Depuis cinq ans, une centaine de jeunes de moins de 18 ans ont fait prélever leurs ovules ou leur sperme dans divers hôpitaux et cliniques, selon la Régie de l’assurance maladie du Québec.

Souvent atteints de cancer, ces jeunes malades doivent subir des traitements, comme de la chimiothérapie, qui mettent en péril leur fertilité. « Ils ont besoin de médicaments qui sont très efficaces pour leur maladie de base, dit le Dr Elias Dahdouh, directeur médical du Centre de procréation assistée de l’Hôpital Sainte-Justine. Mais le problème, avec ces médicaments, c’est qu’ils vont avoir un pourcentage de diminution de leur fertilité. Ça peut aller de 30 % jusqu’à 100 % ».

C'est le cas de Lauren Greco. Il y a deux ans, elle a vu son univers basculer. Des médecins de l’Hôpital Sainte-Justine ont découvert des tumeurs potentiellement cancéreuses dans son abdomen. Le traitement proposé : une intervention chirurgicale et fort probablement de la chimiothérapie.

Heureusement pour la jeune femme de 18 ans, qui rêve d’avoir trois ou quatre enfants, ce processus est possible depuis 2013.

Peu de temps avant ses traitements, Lauren Greco a fait prélever des ovules. L’intervention a été effectuée sous anesthésie générale à l’Hôpital Sainte-Justine. Tout au long du processus, l’adolescente, alors âgée de 16 ans, a été suivie par une équipe multidisciplinaire, dont faisait notamment partie un psychologue.

« Je n’étais pas stressée, dit Lauren Greco. L’intervention n’a pas été douloureuse ».

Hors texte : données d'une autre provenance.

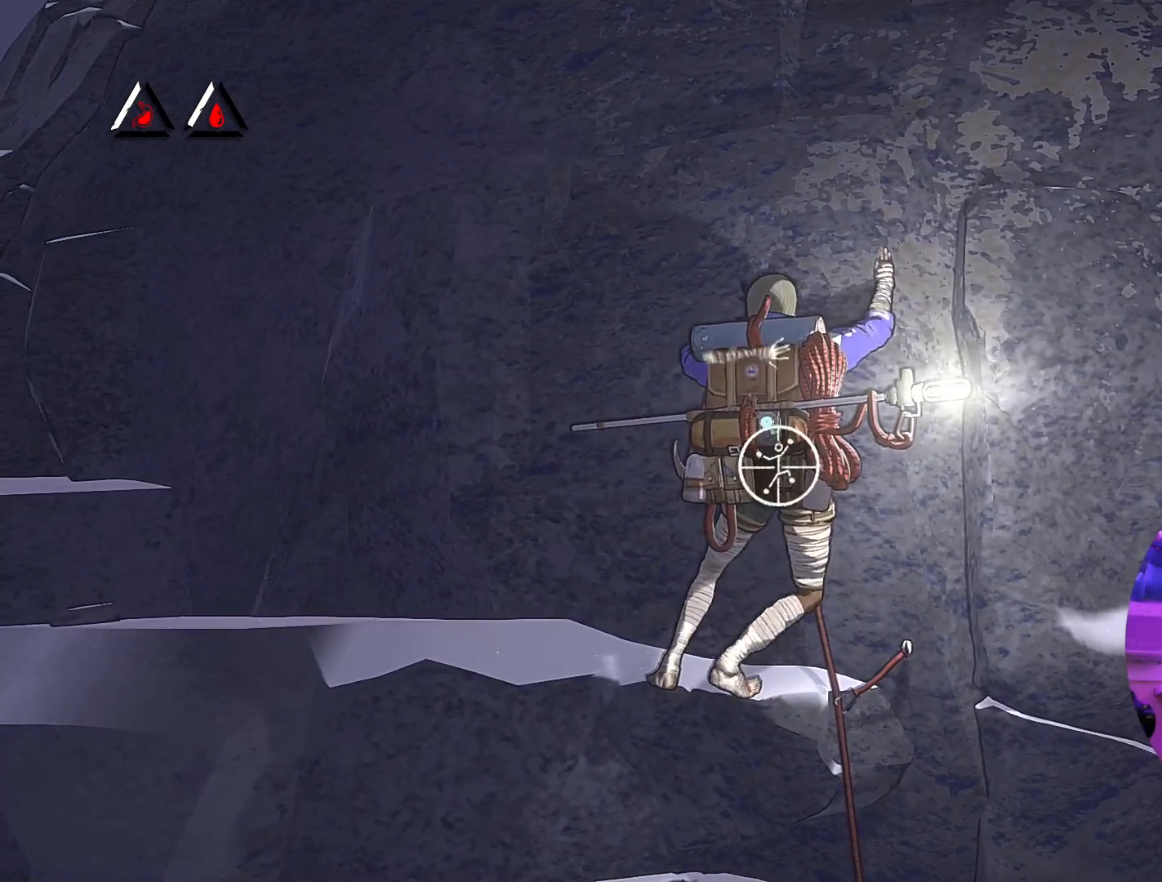
{"buttons": [], "left_stick": "center", "right_stick": "center", "events": [[483, "R1", "up"]]}
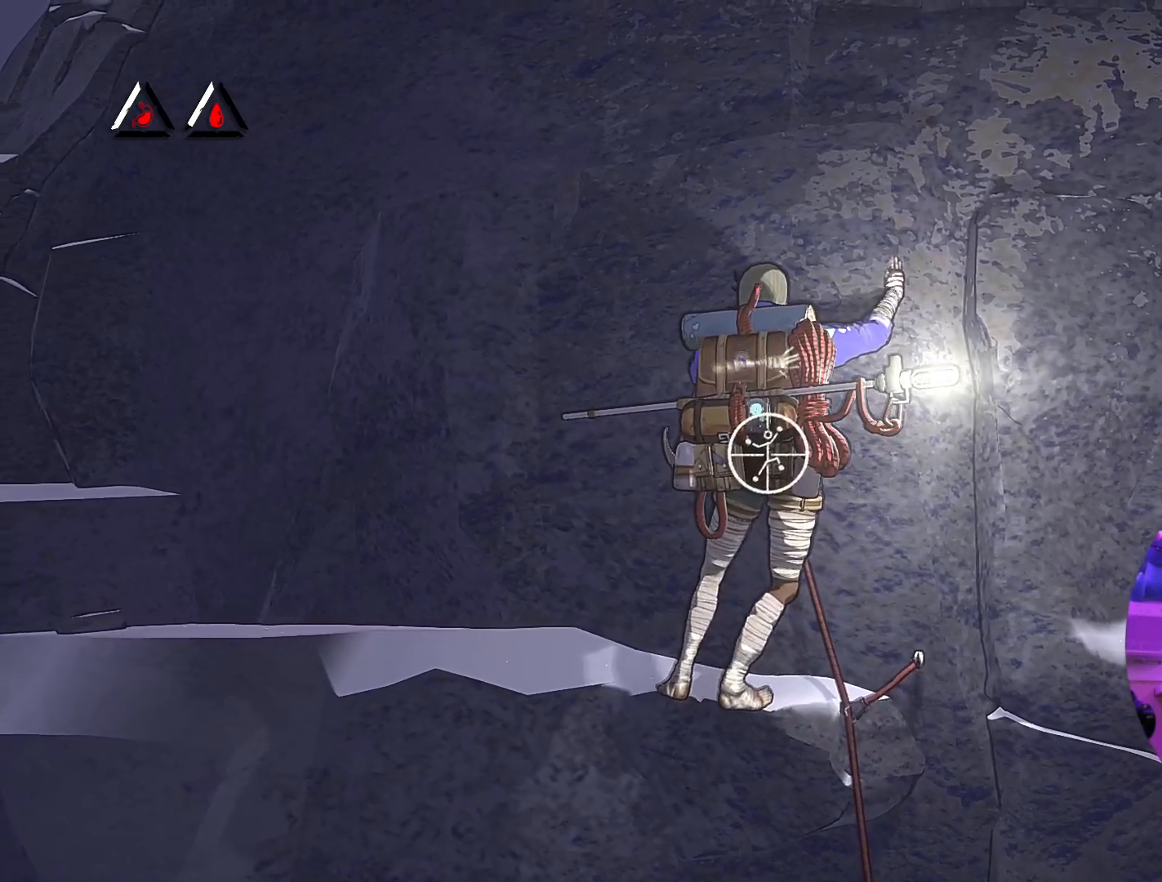
{"buttons": ["DPAD_RIGHT"], "left_stick": "center", "right_stick": "center", "events": [[483, "DPAD_RIGHT", "down"]]}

Ses ovules ont été congelés dans de l’azote liquide, à -194 °C, et ils pourront y demeurer pendant des dizaines d’années sans se dégrader. « Les processus biologiques arrêtent à cette température-là », explique Pascal Desrosiers, chef embryologiste au Centre de procréation assistée de l’Hôpital Sainte-Justine.

Elle n’a finalement pas eu à subir de chimiothérapie, car les masses étaient bénignes. « Je suis chanceuse! », dit Lauren Greco. En fin de compte, ses ovules congelés sont devenus en quelque sorte une police d’assurance, au cas où elle devrait un jour subir des traitements qui pourraient nuire à sa fertilité.

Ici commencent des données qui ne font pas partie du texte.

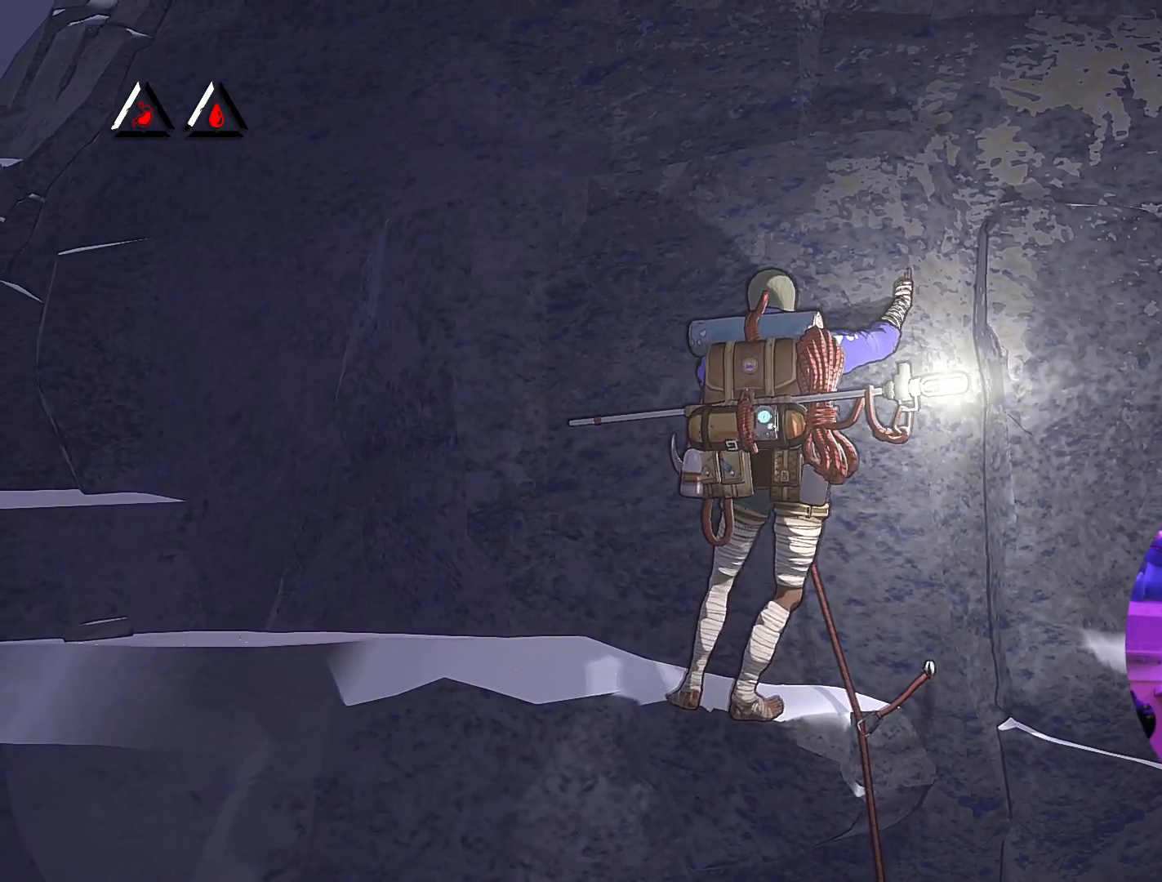
{"buttons": ["DPAD_RIGHT"], "left_stick": "center", "right_stick": "center", "events": []}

Préserver la fertilité d’enfants de moins de 12 ans

Prélever des ovules est présentement impossible chez les fillettes de moins de 12 ans qui n’ont pas encore atteint la puberté. Leurs ovules ne sont pas encore matures.

Toutefois, au cours des prochains mois, l’Hôpital Sainte-Justine offrira aux filles et aux garçons prépubères dont la fertilité est menacée, l’accès à une nouvelle technique expérimentale, approuvée par son comité d’éthique.

« On peut prendre un tissu ovarien ou un tissu testiculaire par prélèvement, sous anesthésie locale ou anesthésie générale et on peut le congeler pour utilisation future, dit le Dr Elias Dahdouh. Mais les données sont au stade vraiment expérimental ».

Selon lui, cette technique, utilisée pour les femmes postpubères, a jusqu’à présent donné lieu à une centaine de grossesses dans le monde.